Она ощущала себя сеющей бедствия, как Тамит, и давно уже стала такой.
Меритамон радовалась хотя бы тому, что солдаты фараона, которые их стерегут, так преданы долгу и не позволят ни одной из наложниц напасть на нее или хотя бы устроить беспорядок в дороге. Больше, чем за себя, она тревожилась за То – слуг не так считали и не так стерегли, как женщин гарема, и наложницы могли выместить свою злобу на ее служанке, если уж не получилось добраться до госпожи – тем более, что слуги ехали отдельно.
Но когда наконец пришло время сходить на берег, Меритамон увидела свою служанку в толпе, встречавшей корабль с женщинами гарема. Забыв обо всем, она бросилась к То и схватилась за нее со слезами радости, намереваясь никогда больше не отпускать.
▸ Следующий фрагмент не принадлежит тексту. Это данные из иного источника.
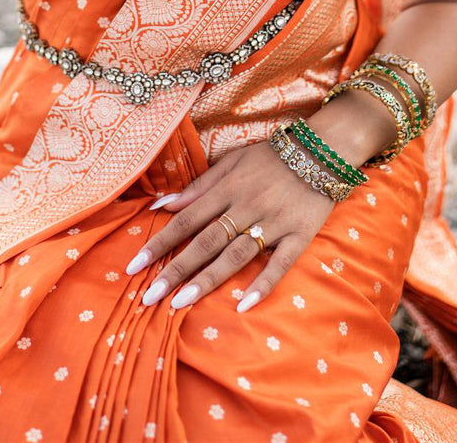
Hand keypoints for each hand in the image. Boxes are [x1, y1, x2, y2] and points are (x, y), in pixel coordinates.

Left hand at [125, 138, 334, 313]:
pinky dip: (263, 284)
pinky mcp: (299, 236)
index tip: (134, 265)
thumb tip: (162, 206)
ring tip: (180, 303)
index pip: (187, 219)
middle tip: (148, 297)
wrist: (322, 151)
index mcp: (228, 188)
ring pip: (236, 254)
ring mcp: (273, 222)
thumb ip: (199, 186)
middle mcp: (246, 206)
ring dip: (208, 280)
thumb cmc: (270, 158)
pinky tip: (244, 306)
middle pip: (206, 241)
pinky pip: (280, 263)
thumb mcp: (232, 162)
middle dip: (175, 269)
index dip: (160, 242)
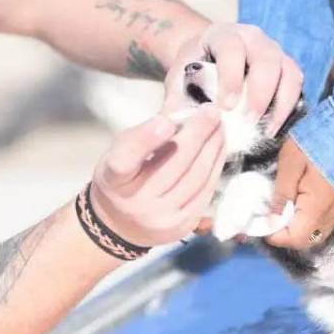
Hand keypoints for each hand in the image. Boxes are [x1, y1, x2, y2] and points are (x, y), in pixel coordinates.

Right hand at [91, 106, 227, 245]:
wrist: (120, 223)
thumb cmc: (124, 175)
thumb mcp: (121, 150)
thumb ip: (146, 132)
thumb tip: (186, 106)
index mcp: (113, 180)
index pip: (124, 160)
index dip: (146, 140)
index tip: (166, 120)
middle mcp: (135, 203)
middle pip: (172, 164)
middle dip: (197, 133)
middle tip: (212, 111)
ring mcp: (160, 219)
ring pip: (195, 177)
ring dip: (213, 148)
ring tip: (220, 127)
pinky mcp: (182, 227)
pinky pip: (205, 191)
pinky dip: (215, 167)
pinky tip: (219, 149)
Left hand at [162, 23, 302, 135]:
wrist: (206, 59)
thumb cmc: (192, 72)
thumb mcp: (177, 82)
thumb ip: (174, 103)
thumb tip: (170, 130)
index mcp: (223, 34)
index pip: (232, 49)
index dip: (231, 76)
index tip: (226, 107)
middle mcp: (253, 38)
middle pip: (267, 59)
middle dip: (260, 93)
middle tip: (249, 122)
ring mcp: (274, 50)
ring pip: (289, 71)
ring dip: (281, 103)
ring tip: (266, 131)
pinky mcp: (286, 67)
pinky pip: (297, 84)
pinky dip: (289, 106)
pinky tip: (273, 128)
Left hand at [267, 139, 333, 249]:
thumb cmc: (318, 142)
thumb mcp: (291, 162)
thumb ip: (281, 193)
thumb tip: (271, 219)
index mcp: (318, 206)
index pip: (295, 238)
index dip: (274, 235)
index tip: (260, 222)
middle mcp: (332, 214)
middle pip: (306, 240)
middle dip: (285, 234)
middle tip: (269, 217)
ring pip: (316, 233)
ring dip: (297, 228)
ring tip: (282, 209)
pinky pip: (323, 221)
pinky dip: (308, 220)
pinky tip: (298, 204)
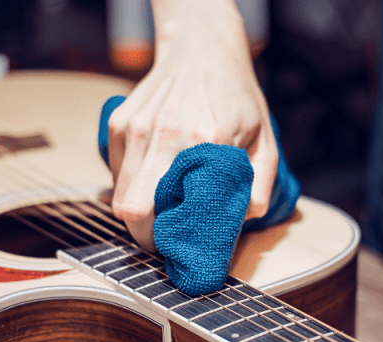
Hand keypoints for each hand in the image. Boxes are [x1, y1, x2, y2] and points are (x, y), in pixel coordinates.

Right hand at [105, 1, 277, 250]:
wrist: (202, 49)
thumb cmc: (235, 96)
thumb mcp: (265, 139)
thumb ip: (260, 184)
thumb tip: (245, 218)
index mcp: (205, 140)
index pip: (178, 210)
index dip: (176, 239)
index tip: (185, 251)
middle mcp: (165, 134)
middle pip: (135, 213)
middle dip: (148, 239)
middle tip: (167, 243)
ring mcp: (136, 129)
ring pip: (120, 199)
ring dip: (138, 217)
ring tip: (161, 216)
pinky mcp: (119, 125)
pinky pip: (117, 176)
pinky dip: (131, 189)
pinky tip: (153, 183)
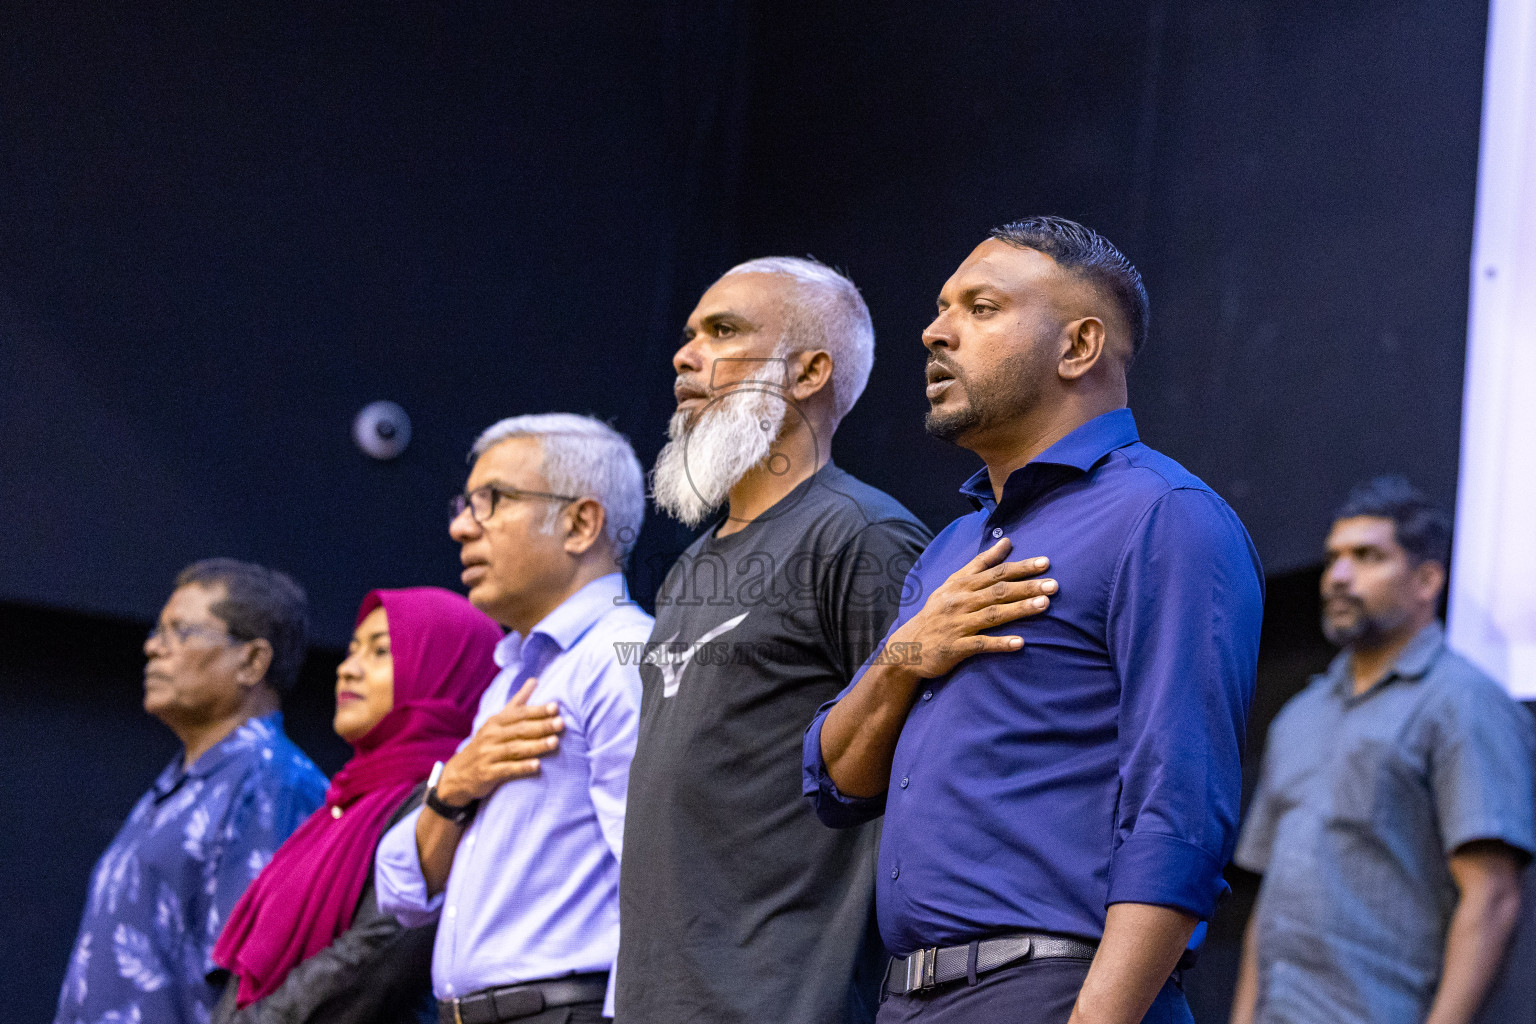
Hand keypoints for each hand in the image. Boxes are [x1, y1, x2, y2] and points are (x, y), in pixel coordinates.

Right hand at [434, 679, 561, 805]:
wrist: (459, 773)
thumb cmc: (487, 743)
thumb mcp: (498, 721)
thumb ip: (518, 702)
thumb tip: (535, 680)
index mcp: (496, 721)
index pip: (519, 713)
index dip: (538, 710)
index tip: (556, 707)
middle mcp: (491, 735)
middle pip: (520, 729)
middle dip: (541, 726)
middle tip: (561, 723)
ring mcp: (488, 754)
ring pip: (515, 748)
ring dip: (536, 746)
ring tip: (554, 742)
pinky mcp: (487, 773)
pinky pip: (506, 769)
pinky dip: (522, 767)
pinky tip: (537, 765)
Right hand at [888, 538, 1053, 678]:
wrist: (908, 646)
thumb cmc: (937, 612)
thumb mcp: (954, 583)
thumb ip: (981, 563)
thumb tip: (1007, 542)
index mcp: (962, 584)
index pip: (996, 572)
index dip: (1021, 567)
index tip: (1045, 562)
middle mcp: (961, 601)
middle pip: (998, 591)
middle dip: (1027, 587)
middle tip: (1054, 585)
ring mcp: (958, 624)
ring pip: (993, 614)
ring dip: (1019, 609)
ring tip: (1044, 605)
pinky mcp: (956, 646)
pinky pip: (981, 644)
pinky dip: (1000, 643)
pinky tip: (1020, 643)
В этот раз Меритамон никто не дал носилок – но это ее только радовало. Она хотела бы слиться с женщинами и прислугой, которые шли пешком; чуть было не поддалась порыву бежать, но рядом шагали стражники. Меритамон размышляла, пустят ли их в храм – и насколько внимательно они будут следить за молящимися наложницами.
Она почти не чувствовала ног, когда двор добрался до Опета Амона – отвыкнув ходить пешком на большие расстояния; сандалии натерли холеные ступни, и Меритамон почувствовала свое унижение. Разве могла она подумать, что превратится в игрушку царя, которая ни на что больше не годна и которую тот может выбросить, когда она надоест?
Примет ли ее обратно Хепри – после такого?..
– Госпожа, мы входим в храм, сосредоточься, - прошептала у нее над ухом То. Служанка больно сжала ее плечо, и Меритамон была благодарна за такое напоминание.